Non è la questione, come dicono certuni, di fare i profeti di sventura … Ma guardatevi intorno! Il male – sempre più – dilaga! Il peccato irretisce ogni giorno un numero maggiore di anime, ed anche anime Mie consacrate per giunta … le quali, in luogo di adorare Me, Dio Vero ed Unico col Padre e con lo Spirito Paraclito, si prostrano, di notte specialmente – spiritualmente si prostrano – innanzi a quella maledetta televisione, foriera di tanti mali e gravi scandali …. ecco, tutte queste anime si sviano e deturpano grandemente per mezzo del peccato – gravissimo al Mio Cospetto Santo e Divino, amen – della pornografia.
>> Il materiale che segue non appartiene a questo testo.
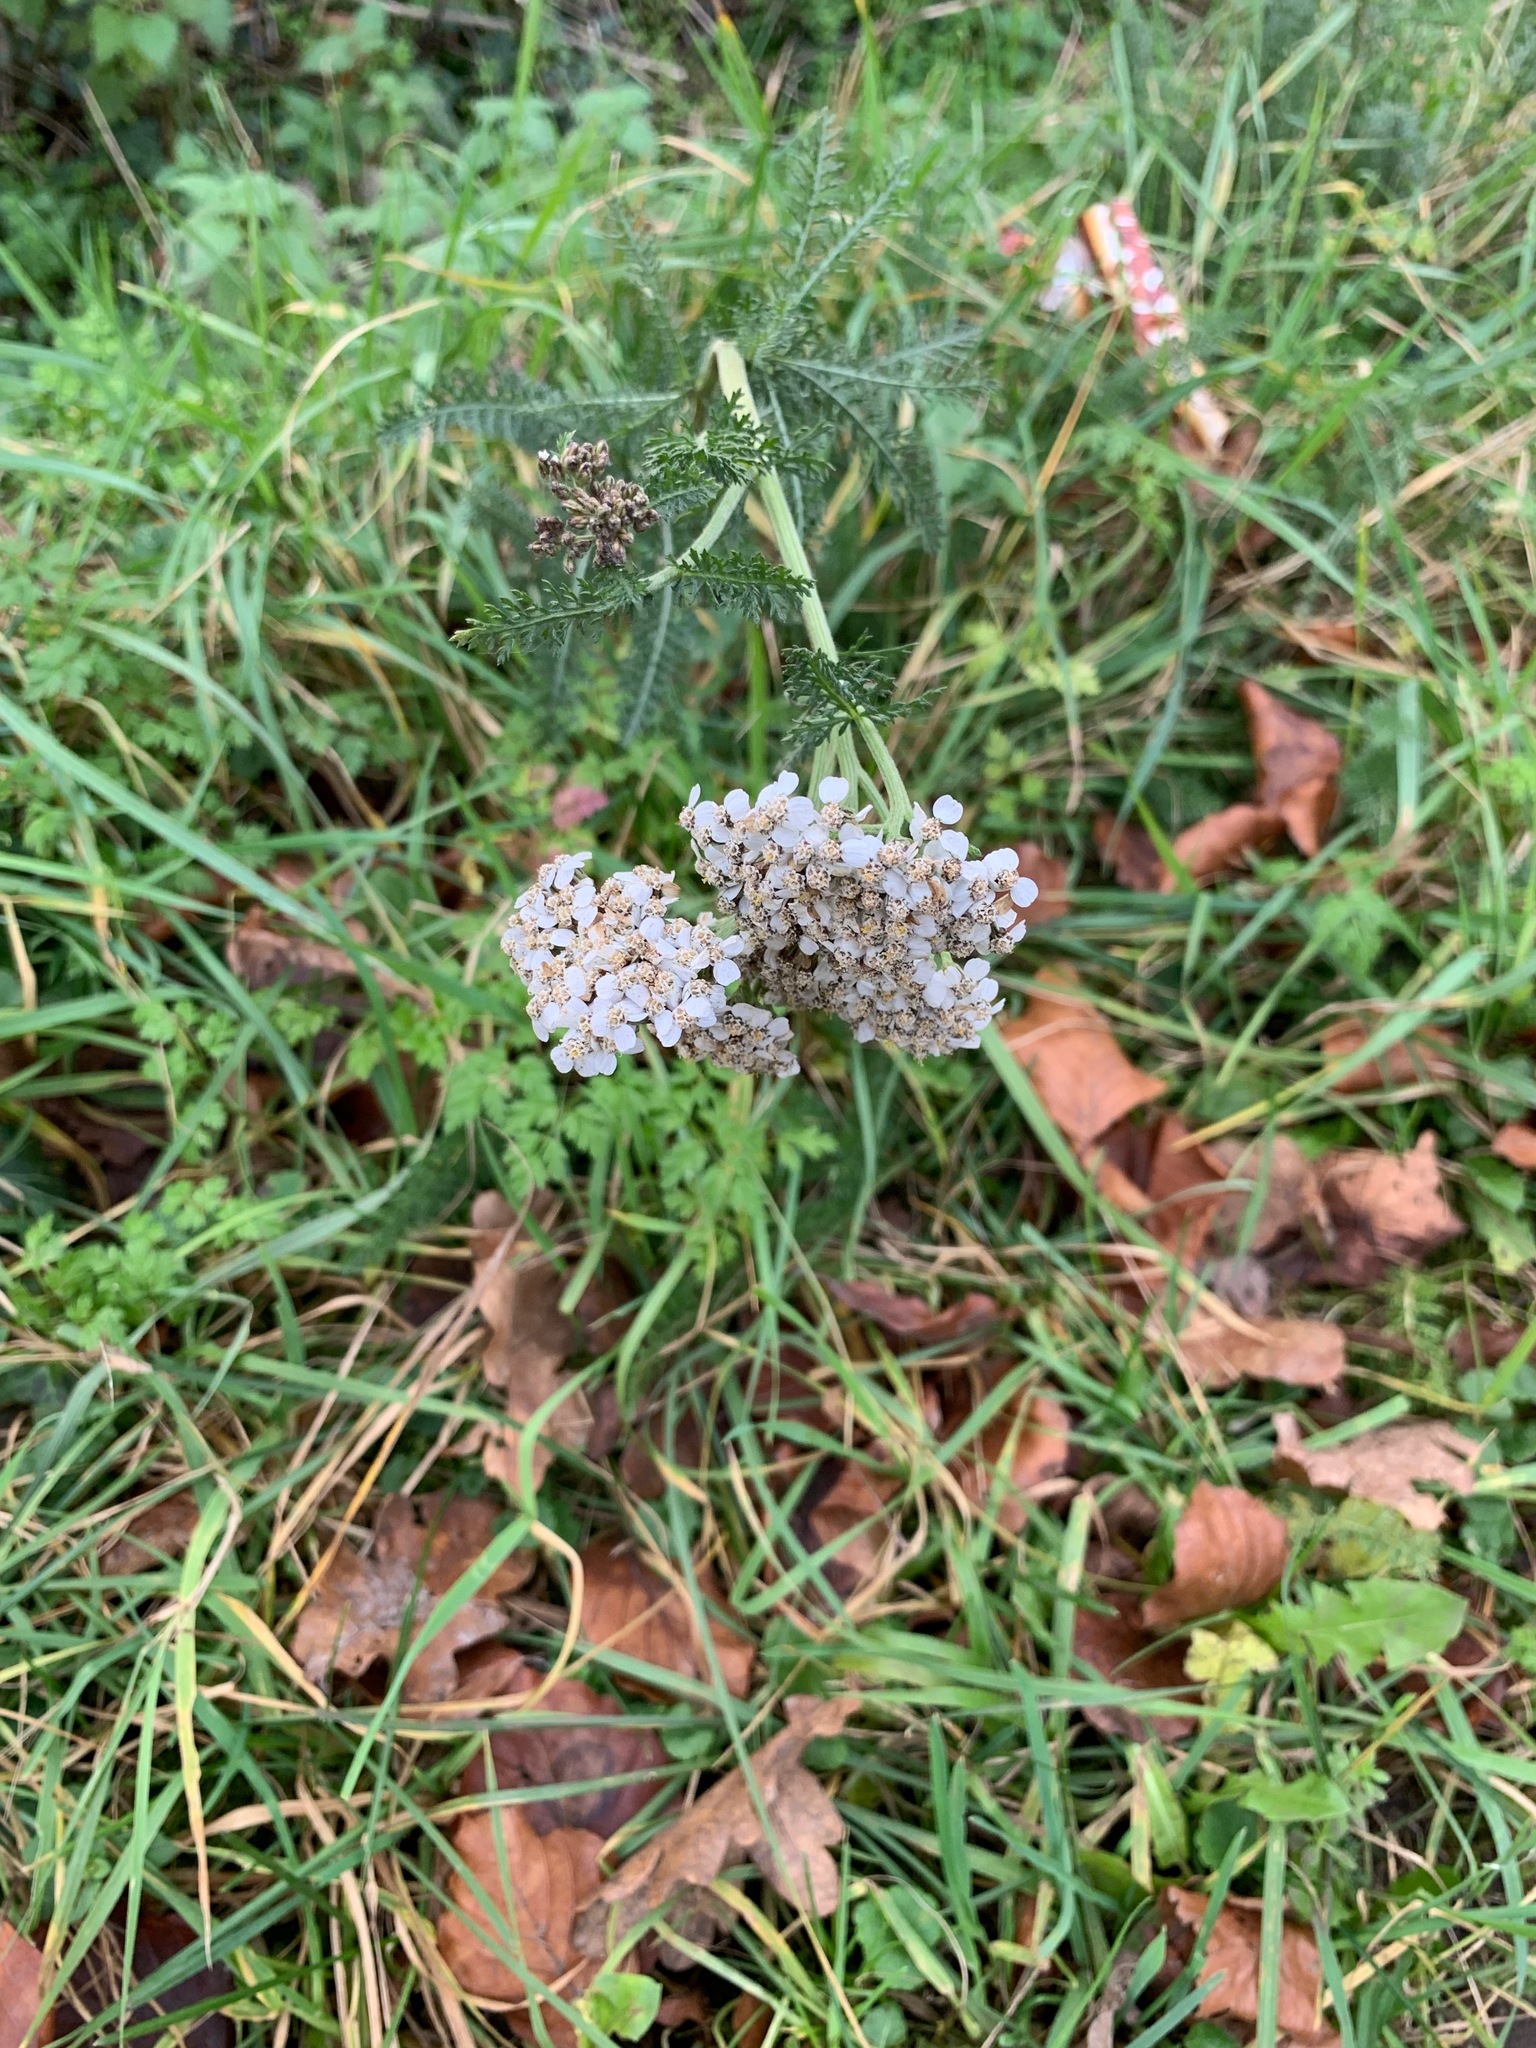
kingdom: Plantae
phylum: Tracheophyta
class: Magnoliopsida
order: Asterales
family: Asteraceae
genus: Achillea
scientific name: Achillea millefolium
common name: Yarrow
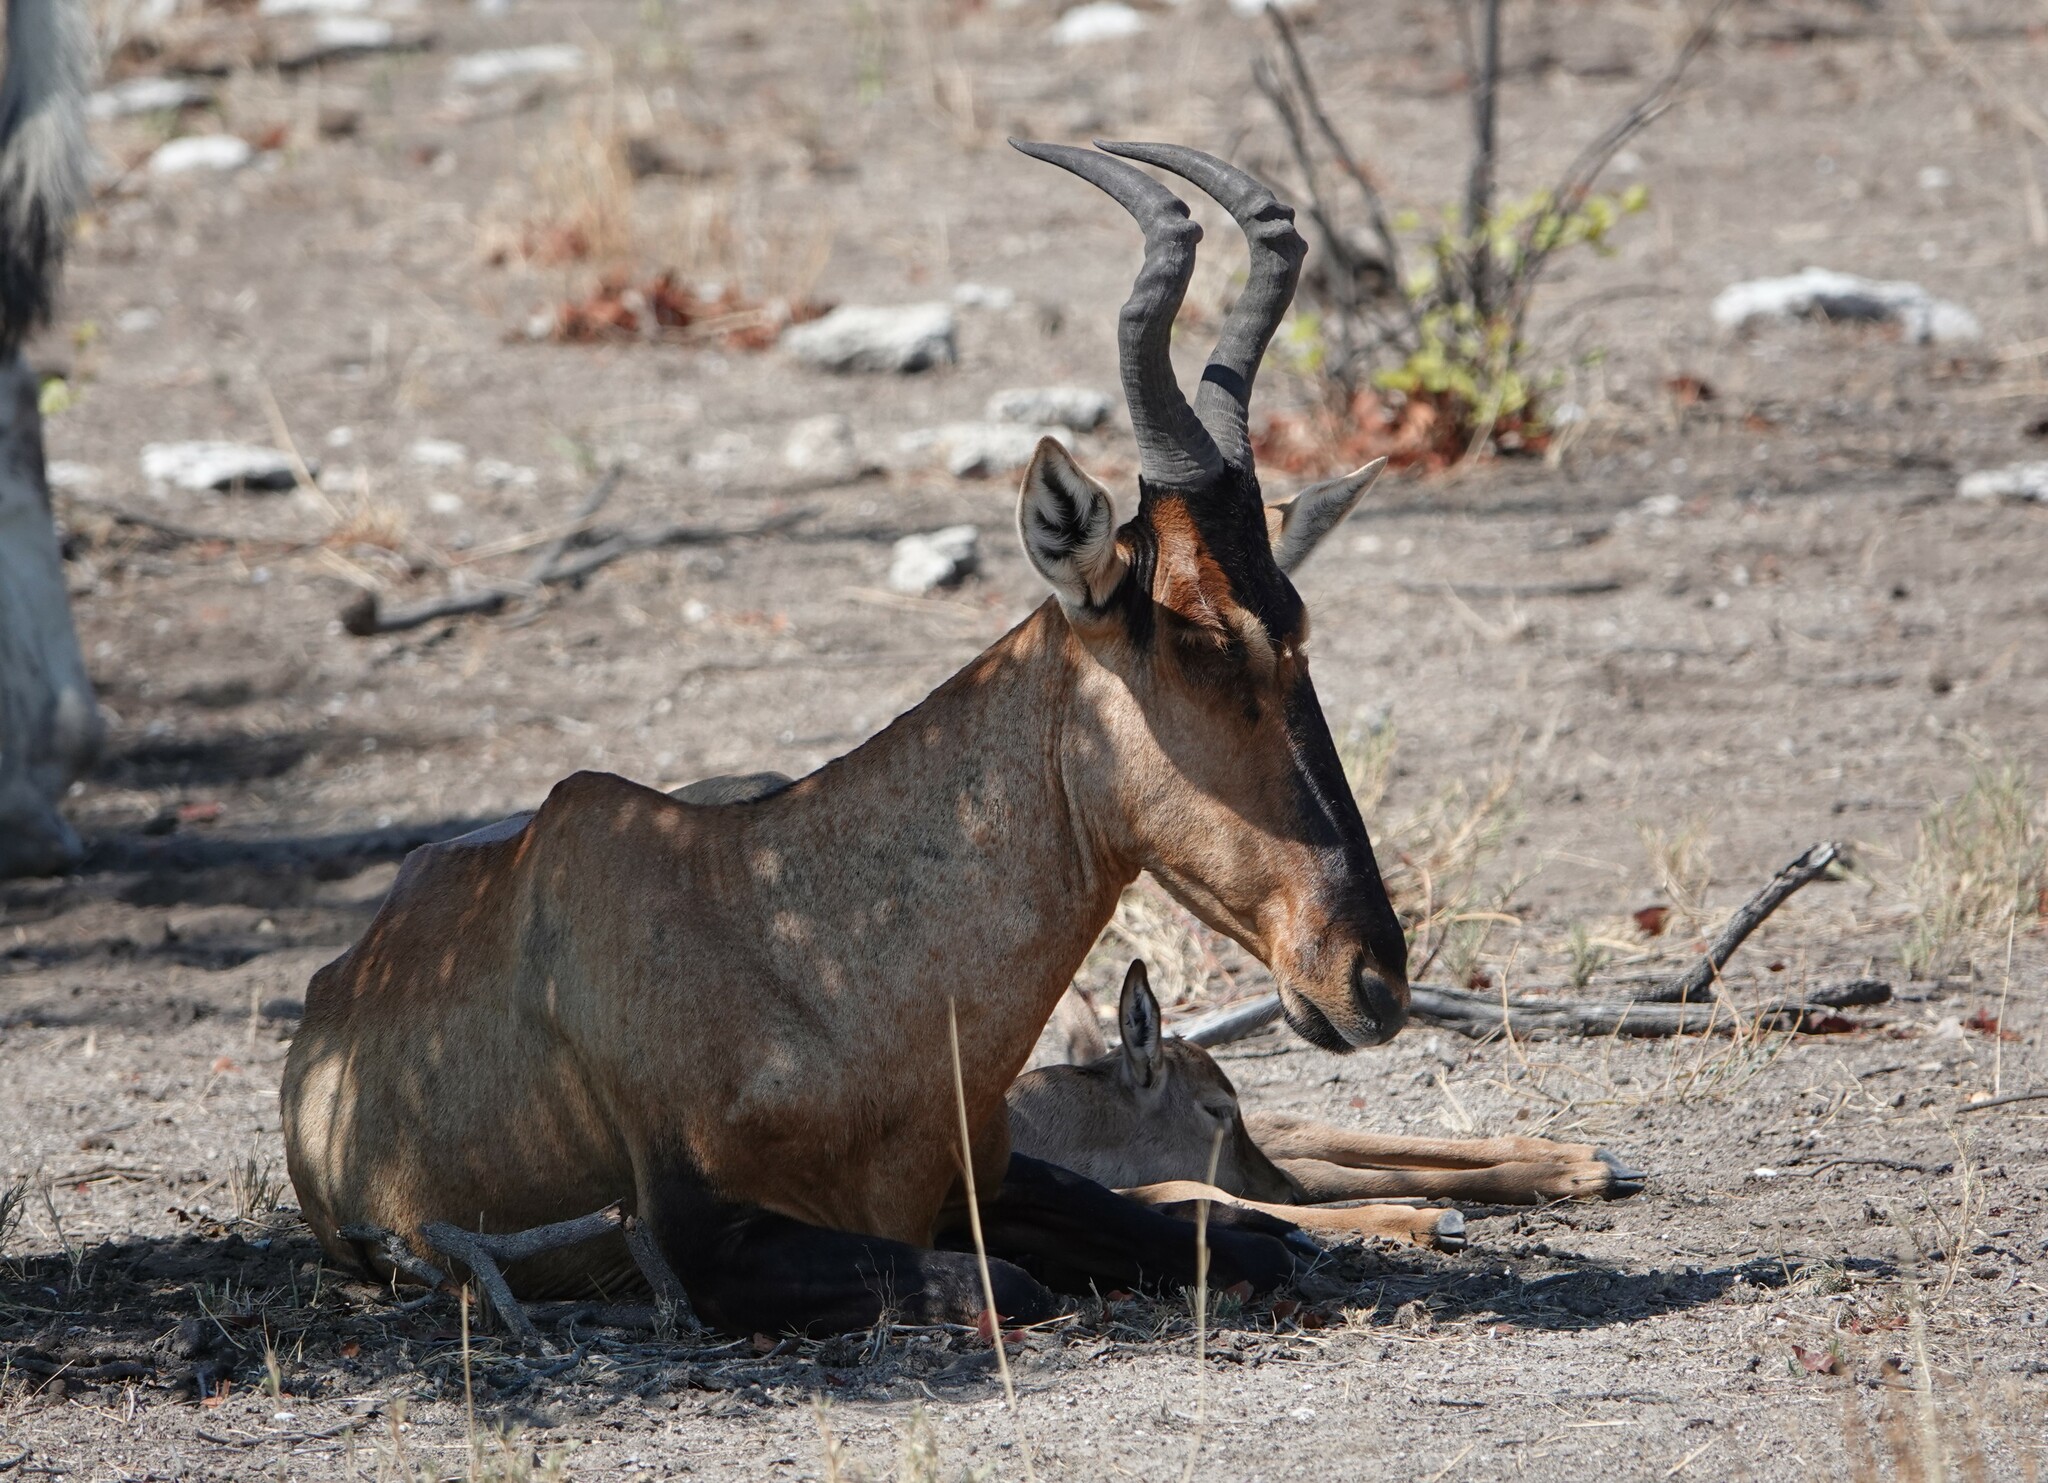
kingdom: Animalia
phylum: Chordata
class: Mammalia
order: Artiodactyla
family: Bovidae
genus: Alcelaphus
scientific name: Alcelaphus caama
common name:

Amen.”

 

“Figlioli amati, figlie care, almeno voi - o piccolo gregge - che accogliete questa Mia santa parola, CONSOLATEMI!”

 

“DateMi queste ADORAZIONI che stanotte vi chiedo supplichevole: sì, come un Divino Mendicante di amore e bontà … e anche se certi non lo capiscono questo, ossia quando Io, o Sabrina eletta cara, ti dico: “Ti prego, ti supplico”; che non significa che Io, Dio Eterno, Mi sottometta a te – il che sarebbe assurdo, amen -, ma piuttosto ciò indica lo struggimento del Mio Sacro Cuore animato da così vivo desiderio che le anime, molte anime MI ASCOLTINO finalmente, e ciò per il loro stesso maggior bene. Amen.”

 

“Ho finito.

Sono Cristo.

Va’ in pace, adunque.”

 

“La Mia Pace, la Mia benedizione a coloro tra i presenti che la “meritano”per il loro sincero amore e sincero pentimento nel loro cuore, anche se non sono perfetti …”

 

“VOGLIO L’AMORE! Figli cari, VOGLIO SOLO L’AMORE.”

 

“… Va’ in pace!

Sono Cristo.

Ed Io benedico: nel Nome del Padre e di Me, Figlio, e del Paraclito Nostro Amato, amen”.

 

 

Locuzioni interiori ricevute il 7 agosto 2010, durante il terzo incontro estivo di preghiera riparatrice e supplice, nella chiesa del Carmelo, ad Appiano Gentile.